When he sent the link, I was, of course, in the process of driving an impromptu ski jumper carpool to give my son’s teammate a ride from their session working on prepping the hills, to the shop where he’d left his car for an oil change. When I checked my phone from the shop parking lot, I grinned and then placed a quick call to my husband. He answered, anticipating my questions.
“First of all, the sport was totally different,” he said, by way of greeting. “You’ll be amazed.”
“Yes! This is what I wanted to tell you over coffee… wait,” I said, interrupting myself. “How did you even find this film?”
“Rick Wakeman did the score,” he said. “I’ve followed him on social media forever, and the algorithms served it up on my feed as one of those, ‘because you follow,’ recommendations.”
“We’ll stream it after dinner in the living room,” I said, absorbing the irony of this 21st Century conversation—about algorithms, streaming content, and a 70s prog rock hero scoring a film that highlights the oldest winter Olympic sport.
(For the uninitiated, Wakeman is a keyboardist and composer who belonged, over several stints, to the band Yes. If you’re interested in more rabbit holes, check out the eponymous album, “Anderson, Bruford, Wakeman, Howe,” a splinter group from Yes that is one of our family favorites.)
Anyway, we watched White Rock after dinner.
The film itself is captivating.

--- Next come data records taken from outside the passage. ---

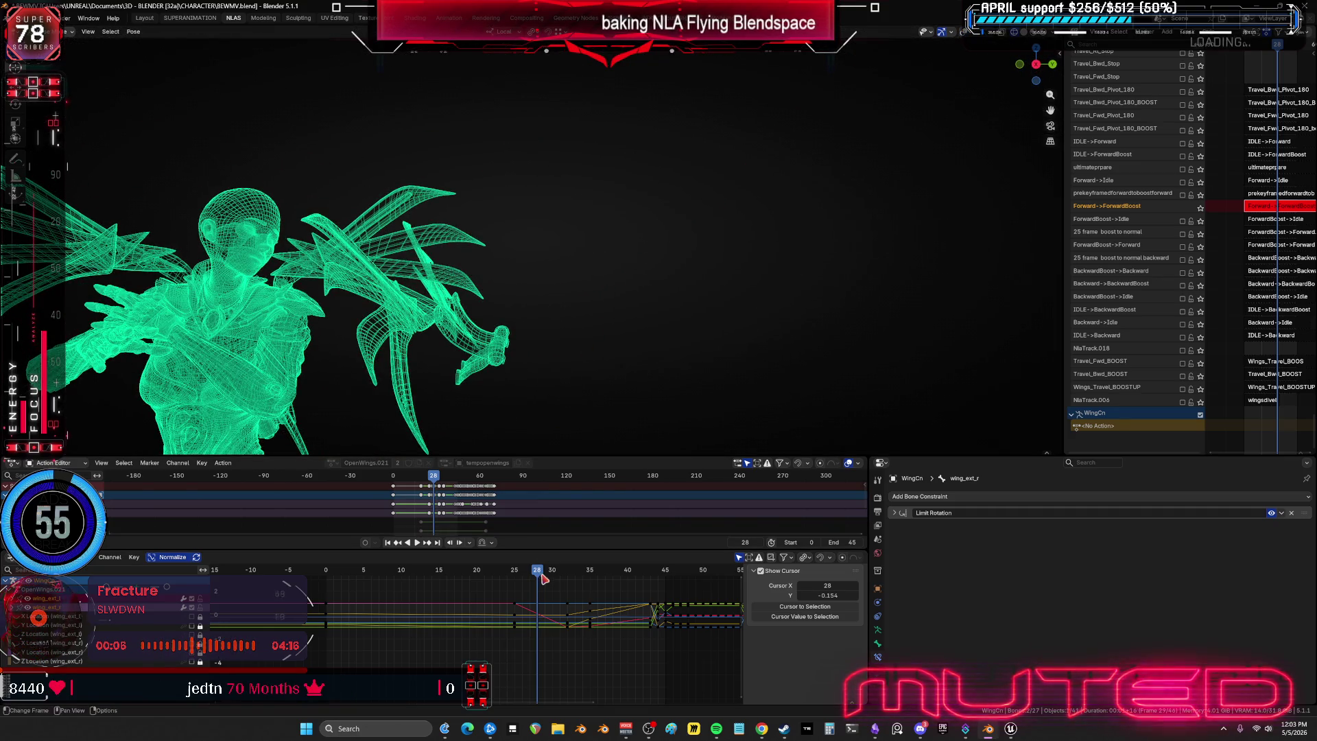
{"action": "mouse_move", "coordinate": [543, 578]}
{"action": "left_mouse_down"}
{"action": "mouse_move", "coordinate": [568, 579]}
{"action": "mouse_move", "coordinate": [542, 581]}
{"action": "left_mouse_up"}
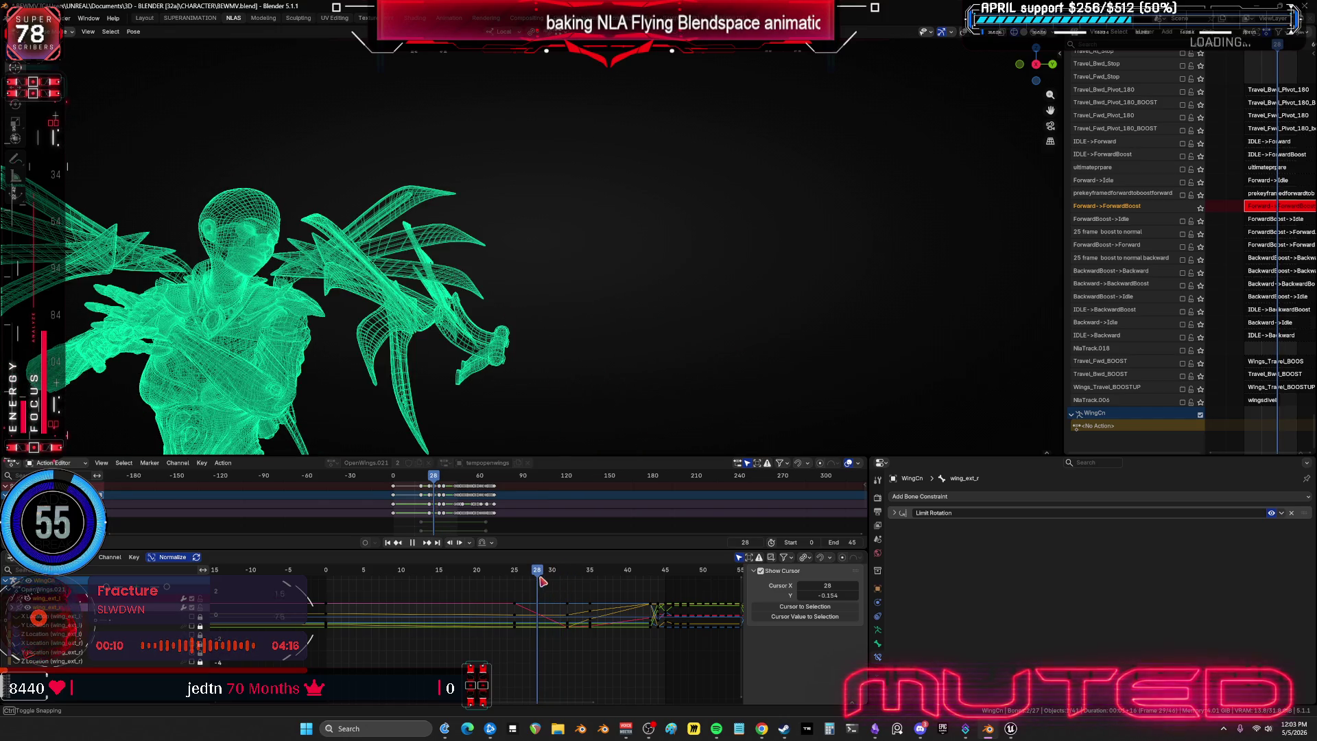
{"action": "key", "text": "space"}
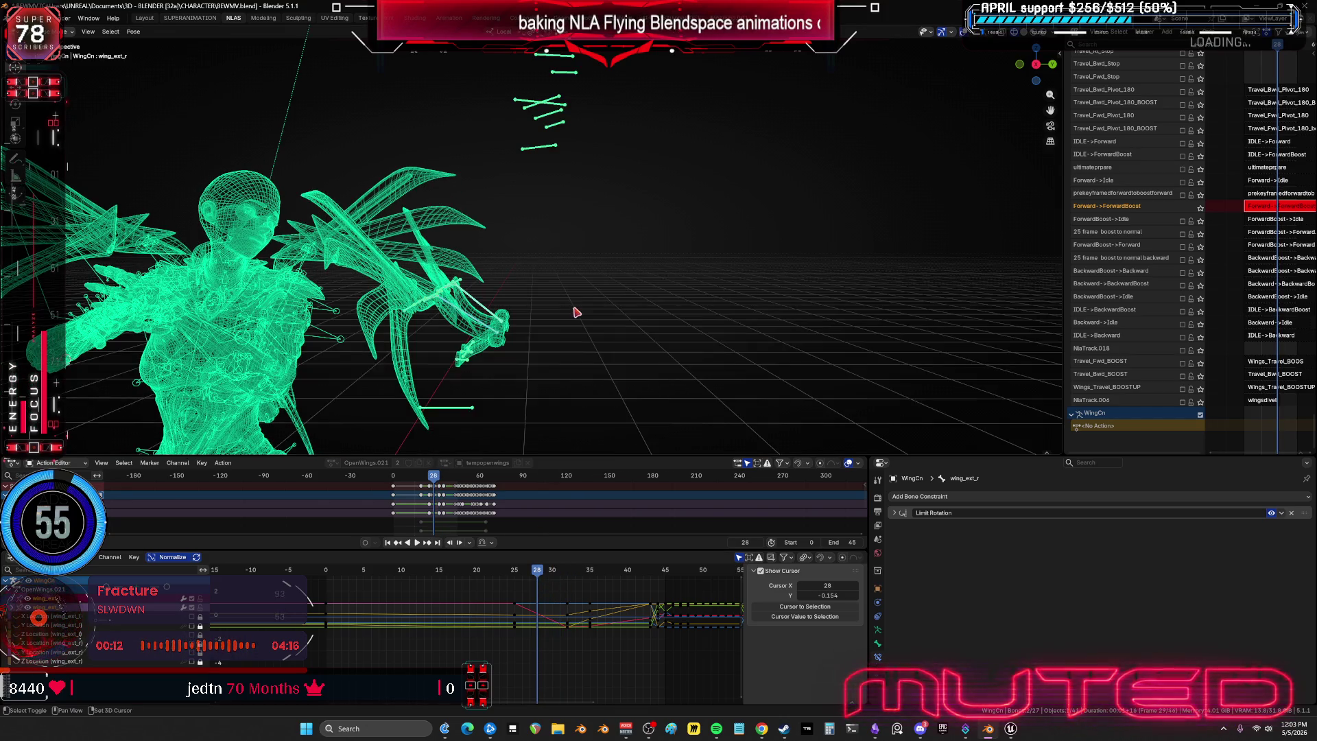
- Rotate wing_ext_r on the X axis and key its rotation at frame 28
{"action": "key", "text": "r"}
{"action": "key", "text": "x"}
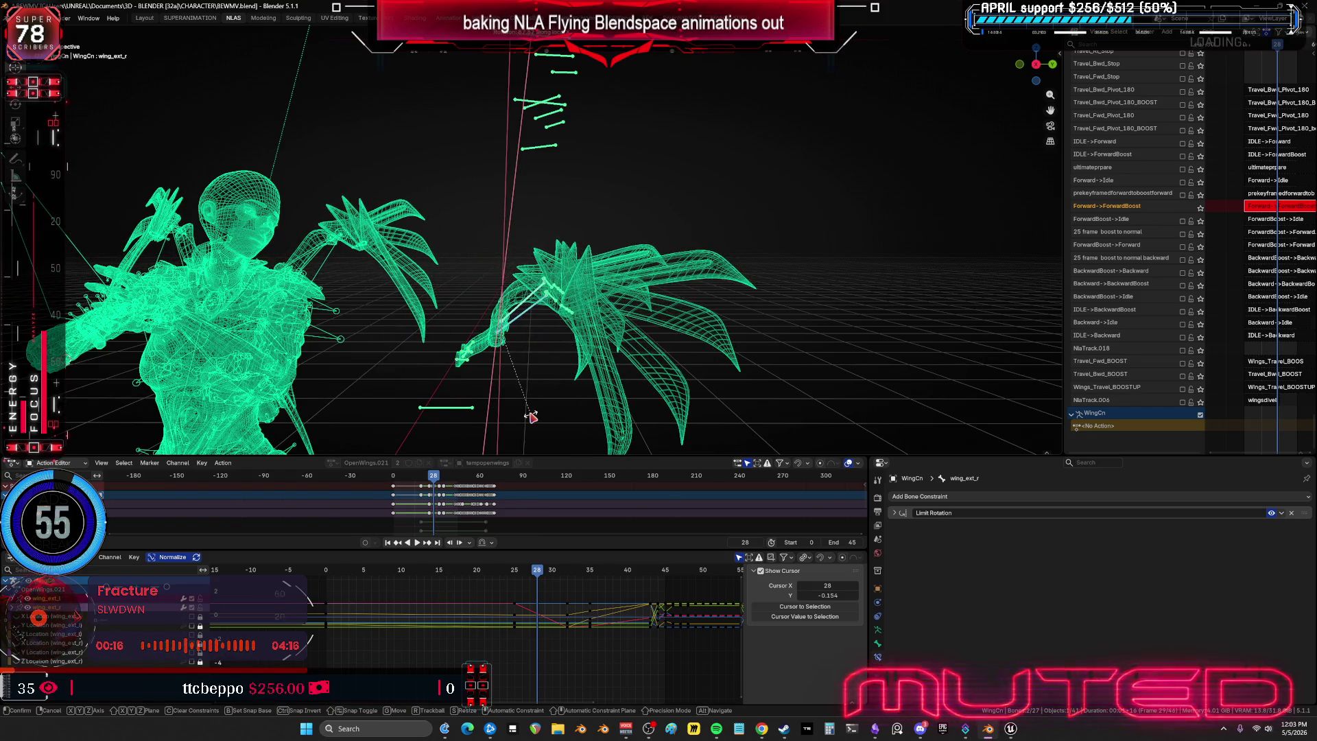
{"action": "left_click", "coordinate": [563, 379]}
{"action": "key", "text": "i"}
{"action": "key", "text": "Return"}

Narrated by James Coburn, whose delivery can only be described as “Peak Coburn”. When I exchanged emails with USA Nordic’s Story Project Curator Jeff Hastings last week—after I sent it to him, and insisted he drop everything and watch—he wrote back with an uncanny replica of my husband’s and my summation of the film: “Watching James Coburn play himself is like watching him play any role he ever had… love the quote- ‘… not a jump for glory… a jump for joy.’ Finding this gem was time in the rabbit warren well spent!”
Funnier yet, watching the film inspired me to invent a rabbit warren pop quiz – to find out how many members of my family could name any of the 1976 US delegation in Nordic Combined and Ski Jumping—and every delegation thereafter. I manned the Wiki, and called out names or years. We were abysmal at this game, but we learned a lot. This made a kind note from Walter Malmquist in response to my December 18, 2022 Story Project contribution, all the more fun to receive:
“Wherever we go, there we are. One ski jumping community, steeped in history, friendship, literature, art and, yep, adrenaline.”